In January, Benefield opened up on Facebook. His message was that vulnerability is okay and that sharing your emotions was a strength.
"The amount of love and support that flooded in from there was just huge," he said.
Benefield had not planned his route and he built his skateboard himself. And he maintains its unique braking system himself.
He says there is a need for maintenance everywhere - for maintaining awareness, maintaining discussion and maintaining the normalisation of mental illness.
"We all have a story, we all have a purpose, we all have knowledge to share and something to give.
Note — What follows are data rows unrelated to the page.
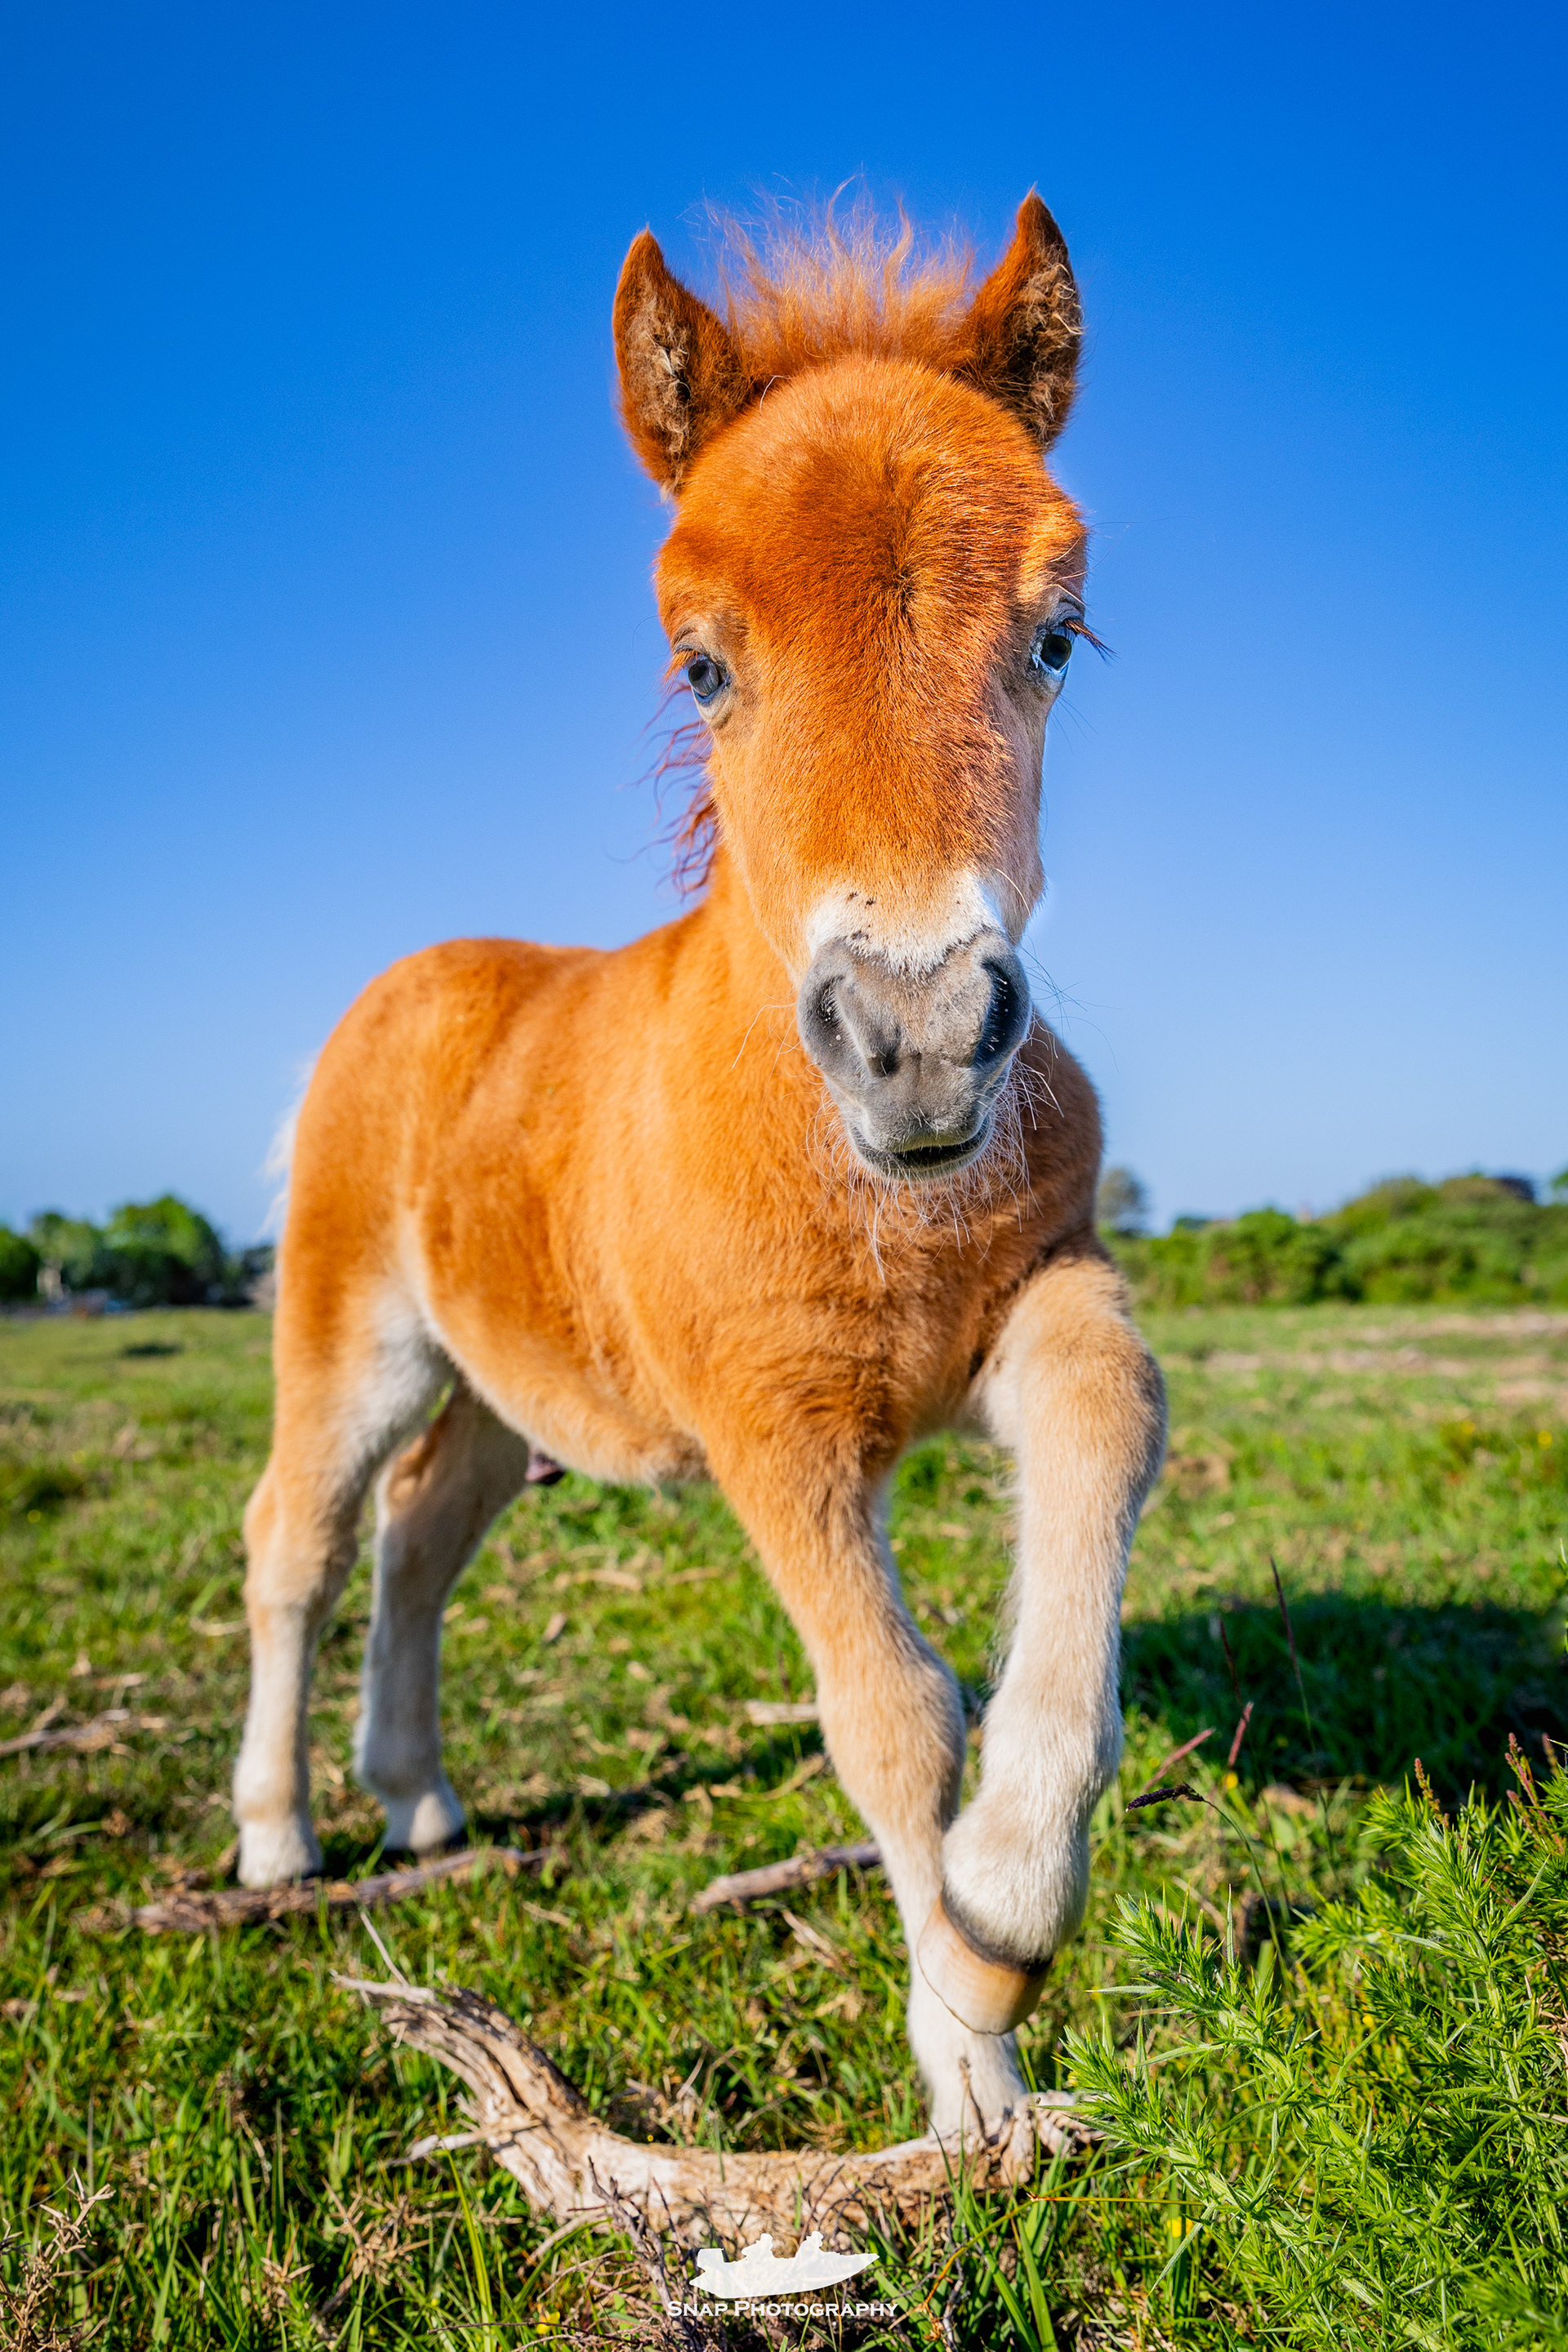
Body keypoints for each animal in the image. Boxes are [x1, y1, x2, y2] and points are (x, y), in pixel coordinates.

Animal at [233, 192, 1167, 2144]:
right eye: (701, 662)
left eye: (1062, 638)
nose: (919, 1036)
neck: (866, 1188)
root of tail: (401, 984)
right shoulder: (773, 1421)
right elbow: (889, 1709)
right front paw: (975, 2047)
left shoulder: (1031, 1300)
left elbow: (1109, 1423)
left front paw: (1015, 1882)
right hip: (353, 1335)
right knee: (302, 1533)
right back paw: (280, 1838)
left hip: (505, 1391)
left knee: (422, 1539)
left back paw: (417, 1803)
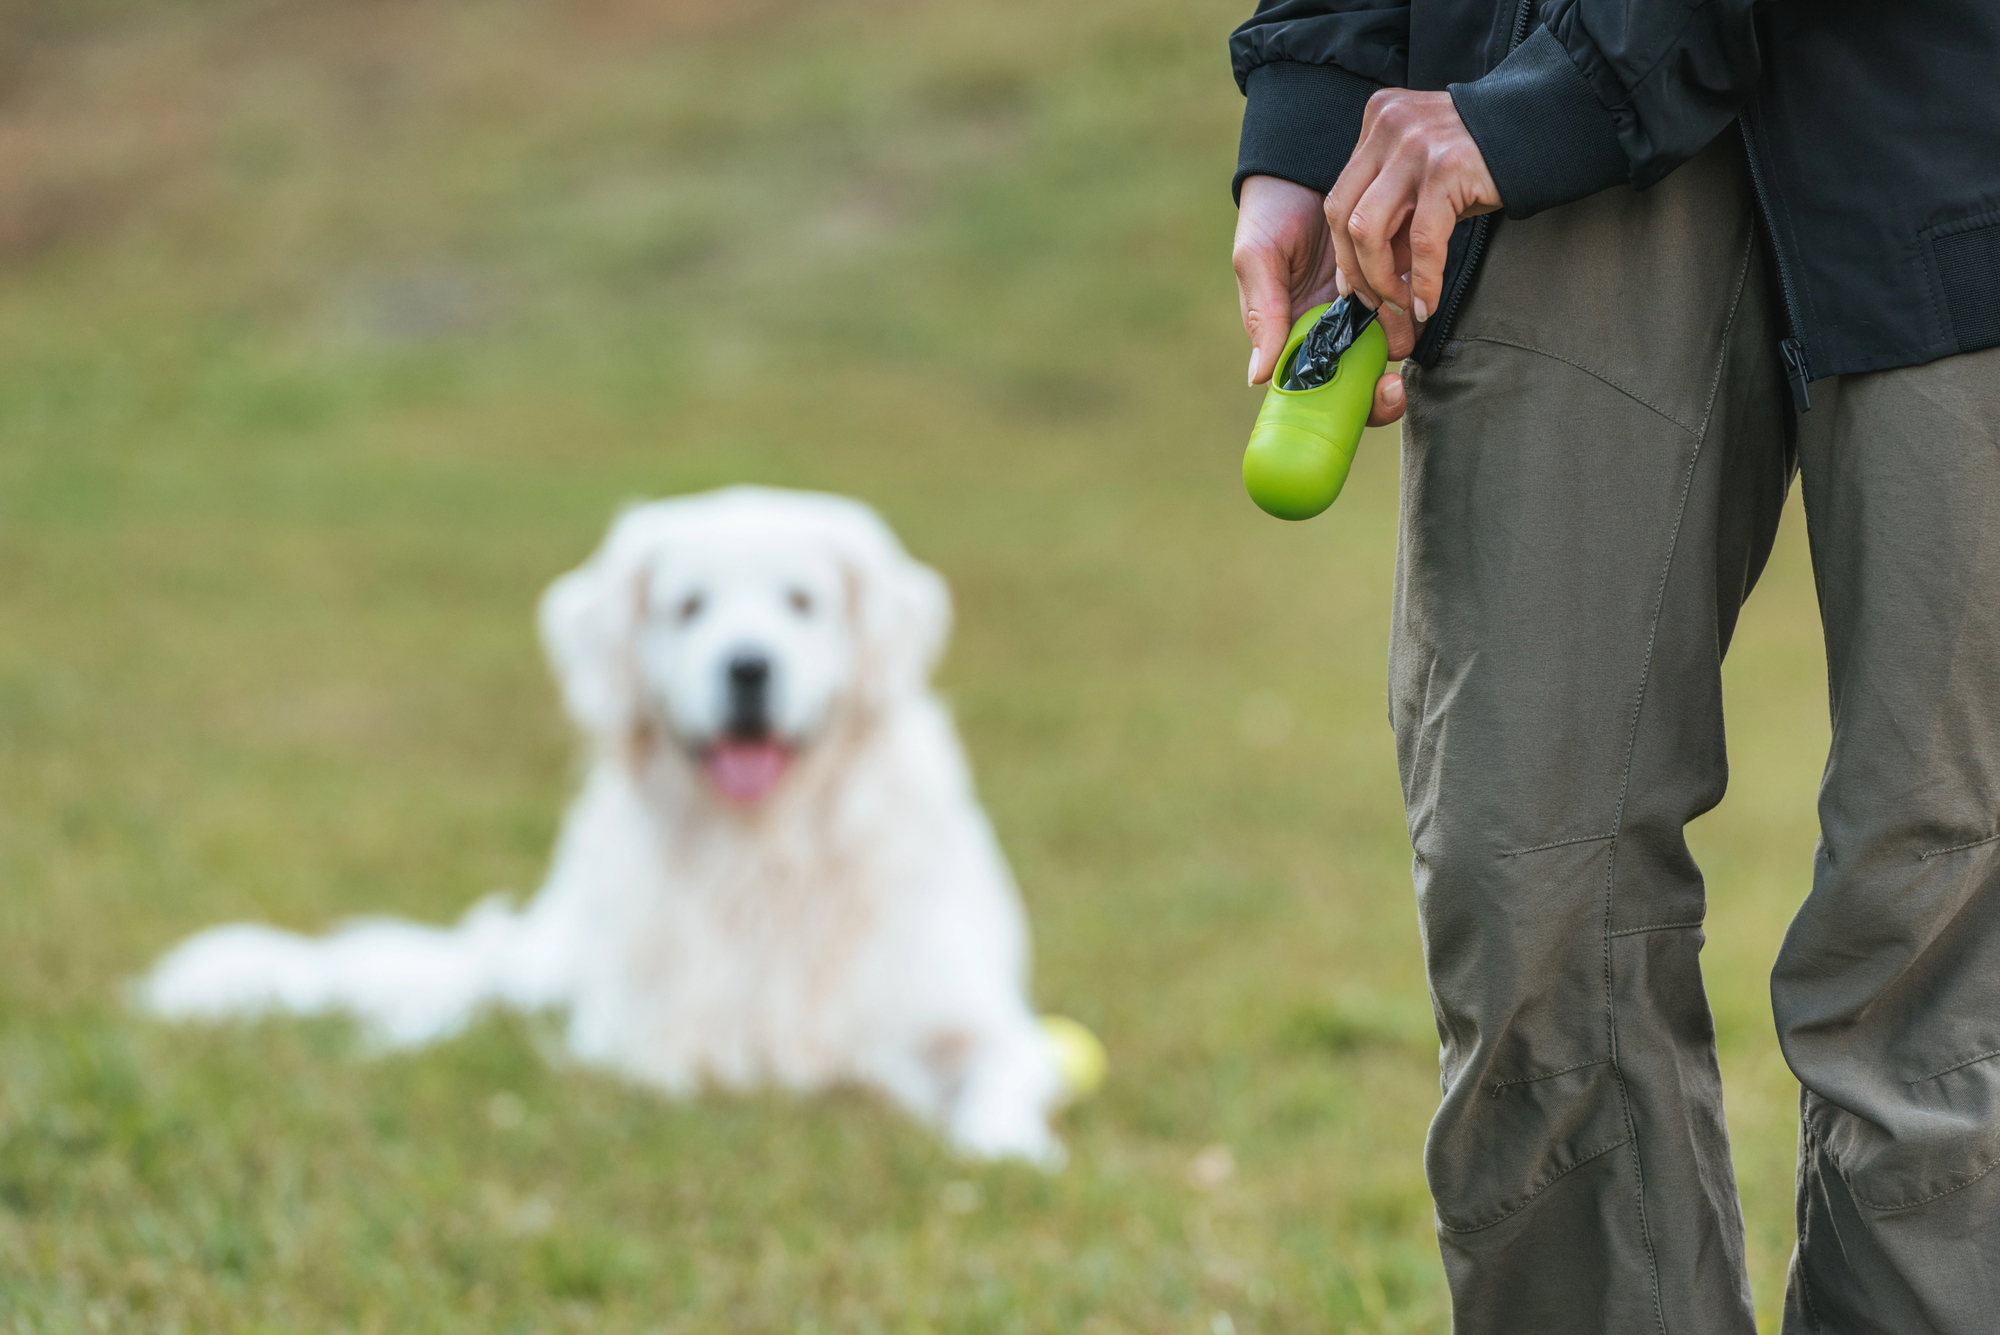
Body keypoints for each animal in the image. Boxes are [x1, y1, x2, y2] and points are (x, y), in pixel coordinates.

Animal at [143, 485, 1072, 1159]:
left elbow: (1001, 1074)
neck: (764, 856)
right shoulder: (642, 1040)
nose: (748, 666)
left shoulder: (982, 1019)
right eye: (688, 606)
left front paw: (1002, 1144)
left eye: (803, 601)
Anybody is capable of achieving their own greatness," he said.
Throughout the seven-month trip Benefield has often slept on the ground, skipped meals and fought against head winds but the experience, he said, has made him physically stronger and more confident.
Now, a toot and a wave from a passing vehicle bolsters him on.
"You discover so many hidden talents you didn't know you had, and hidden strength you didn't know you had until you just take that leap of faith and do it," he said.
He had only expected to be away from home a few months but celebrated his 33rd birthday on the road in Kaikoura and has had 99 per cent positive experiences with traffic on the road.
His body was starting to feel the burn and he was onto his second set of all-terrain wheels but he said "they'll go the distance".
The RAD rider's aim was to regain his confidence and to help others realise their own strength and now he says, "life is amazing."
"This is only the beginning," he said.
On the final road north, Benefield was already thinking about how he can continue to work with everyone he has met along his journey to "normalise" the discussion around mental wellbeing.
And he has one message for those that are going through a rough patch.
"They just need to not struggle in silence. Everyone can find their own purpose and passion and just realise how beautiful life is.
"We all have a deeper purpose, life is not all about work and money, life is about love and connection, and this wonderful land we have here in New Zealand we're the guardians of."